Robert Casties casties at mpiwg-berlin.mpg.de
Mon Nov 26 16:57:37 UTC 2012


On 25.11.12 03:57, Randall Leeds wrote:
> On Thu, Nov 22, 2012 at 3:59 AM, Robert Casties <casties at mpiwg-berlin.mpg.de
>> wrote:
> 
>> Hi Rainer,
>>
>> On 22.11.12 12:08, Simon Rainer wrote:
>>> +1 on the 'units' extension. 'fraction' and 'pixel' for the time
>>> being? (I'm also thinking about our use case with OpenLayers, which
>>> works with map coordinates. So this might be a nice way to handle
>>> those cleanly.)
>>
>> Sounds good to me. So Openlayers uses lat/lon coordinates?
>>
> 
> In terms of practical examples, Open Annotation has a wiki that's sort of
> buried over at the W3C site. In this example, both Well-Known-Text and SVG
> are used to select part of a map. It might give us some inspiration:
> http://maphub.github.com/api/#comment_example

Interesting examples. They seem to be afraid to show their full SVG :-)

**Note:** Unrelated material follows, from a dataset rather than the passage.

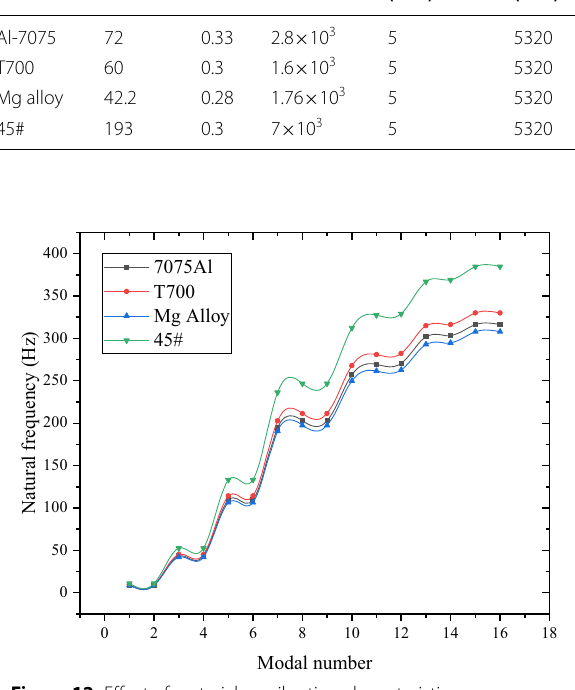
Figure 12 Effect of material on vibration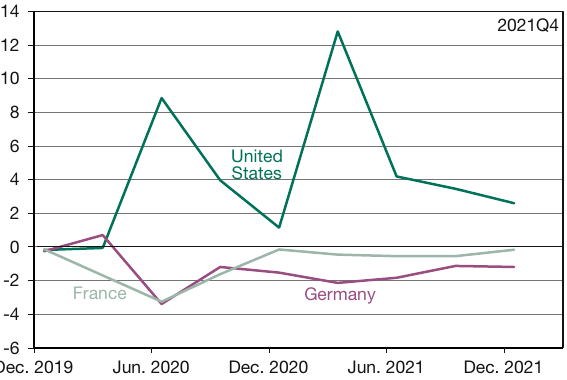
Figure 8 HICP infl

I like the application/wkt polygon stuff (no mention of units though). I
had been thinking of fragments like "#poly:x1,y1,x2,y2,..." but this
seems nicer.

>>> Regarding shape alternatives: hm. I still need to think through the
>>> entire case first I guess. But rather than having alternatives, I
>>> think, I'd simply add extra properties to the shape itself. Say
>>> something like:
>>>
>>> shape : { type : 'Polygon', geometry : { units : 'pixel',  coords:
>>> [{x: 10, y: 10}, {x: 100, y: 10}, {x: 100, y: 20}, {x: 10, y: 20}]
>>> }, anchorPoint: 0 }
>>
>> Looks Ok to me. A small thing: I would like to use a lower case type
>> "polygon" similar to the SVG spec.
>>
>> I like your explicit coordinate pairs for polygon.
>>
> 
> +1.
> 
> I'll defer judgment on whether it's best to use a string or a series of x-y
> objects, but I wonder if including units is useful? Couldn't we just
> specify that they are always normalized to 0-1 range? Is there a good
> reason not to do this? One advantage I see is that it makes it possible to
> apply the shape to a scaled image without knowing the scale / the size of
> the original. This seems the simplest thing to me.

I a purely rational world I would agree :-) (that's why digilib has been
using normalized coordinates for 10 years)

Buts lots of other tools, including http://www.w3.org/TR/media-frags/
simply use pixels (or integer percent!!!), so I would like to make the
choice as obvious as possible.

Also I think it doesn't hurt, we could define units=fraction to be the
default if omitted and be open to units=WGS84 or some such.